あの時もっと早く家に帰っていれば。兄を助けていれば。そんな思いが消えた日は無い。毎日後悔ばかりして、その度にもう間に合わないのにと苦しくなる。兄の死を利用して逃げた自分が、誰かと付き合うべきではない。そう思う自分も心の中に確かに存在しているのだ。
なのに、こんな、好きという言葉を聞いただけで腰が砕けそうになるなんて。浅ましい自分の存在を自覚して、泣きたい気持ちになる。
槙がひっそり恋愛の熱病と自己嫌悪を反復横跳びしているうちに、要はふと何か思い付いたように言葉を続けた。
「でも、このお店のソフトクリームじゃなかったらこんなに通ってなかったかもしれないですね」
「……なんで? そんなに美味しいの?」
おそるおそる俯いていた顔を上げて、要の顔を見る。

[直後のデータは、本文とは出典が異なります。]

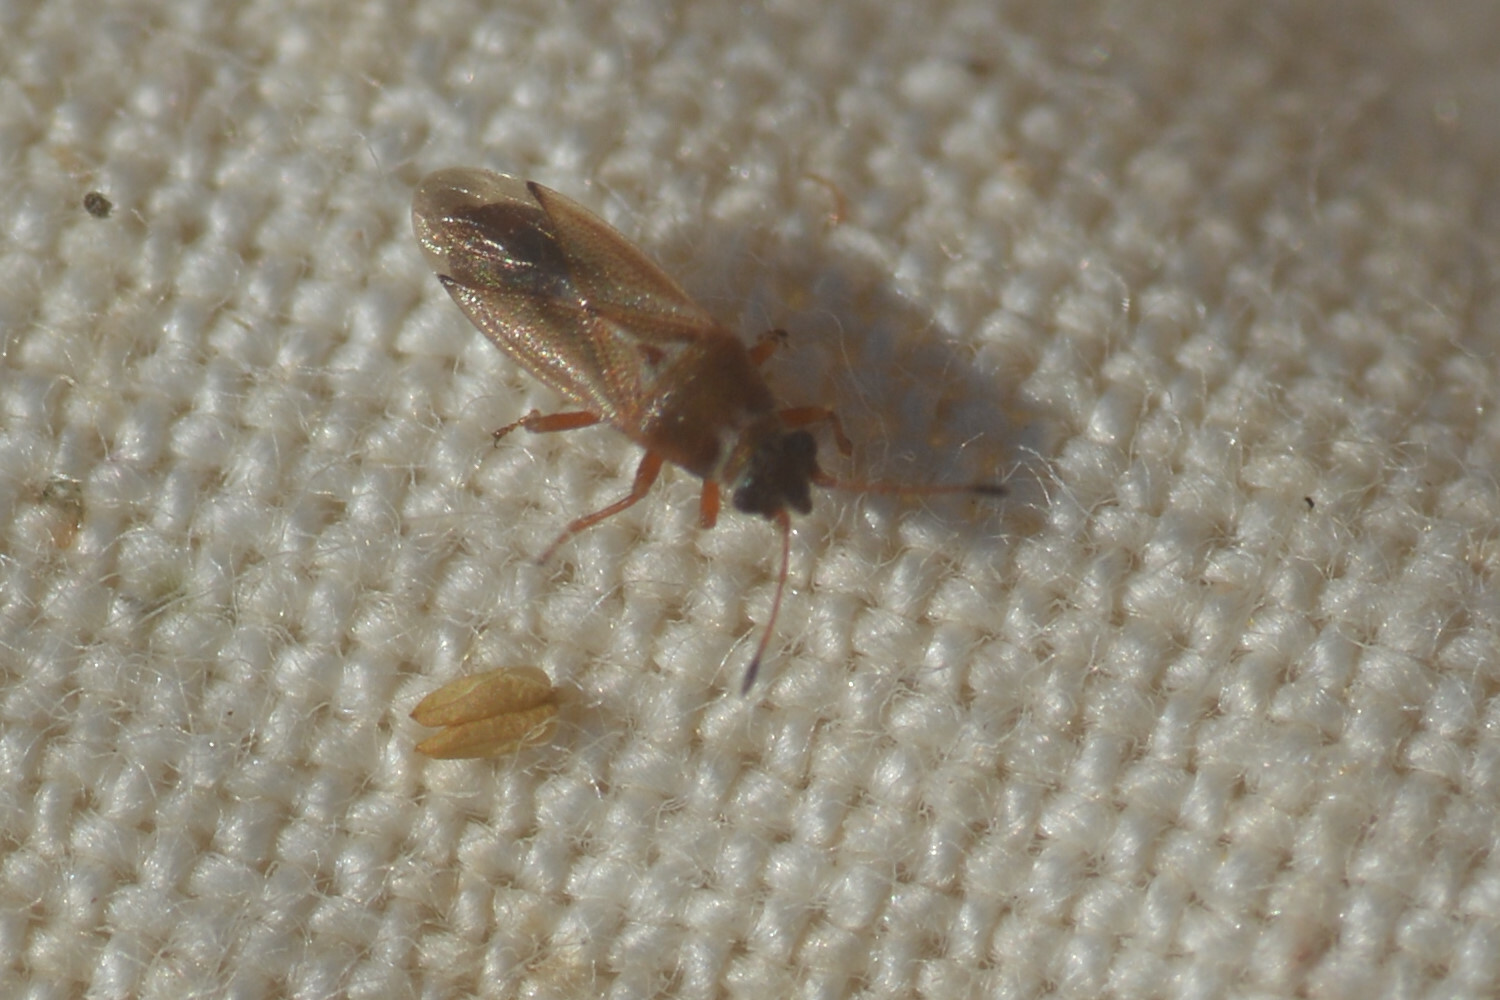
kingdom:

要はふふ、と声を漏らして笑い、それから勿体ぶるような素振りで口を開いた。
「だって、このお店に来たら槙さんにも会えますし」
要はそう言うや否やあざとくウィンクまでしてみせる。
槙の心はもう、大荒れだ。全身が発火するんじゃないかというぐらい熱い。
なんなんだ、この人は。なんでそんなことを言うんだ。先生の馬鹿。脳内で思いつく限りの罵倒を要に浴びせた槙は、ずるずる、カウンターの奥に崩れ落ちる。
なんとか絞り出せたのは、蚊の鳴くようなか細い声。
「……あっそ」
「え、どうしたんですか槙さん! 具合悪いんですか?」
「なんでもない」
「え、でも、しゃがみ込んでますし……」
「なんでもないから」
カウンターの向こうから、槙を心配する要の声が響く。それでも顔を上げることは出来なかった。
そっと自分の頬を触る。熱い。
「……こんな、あなたのことが好きですみたいな顔、見せられるわけないじゃん」
きっと、今自分はとても情けない顔をしているのだろう。鏡を見なくても分かる。
今の槙に出来ることは、早く熱が引くのを願うことだけだった。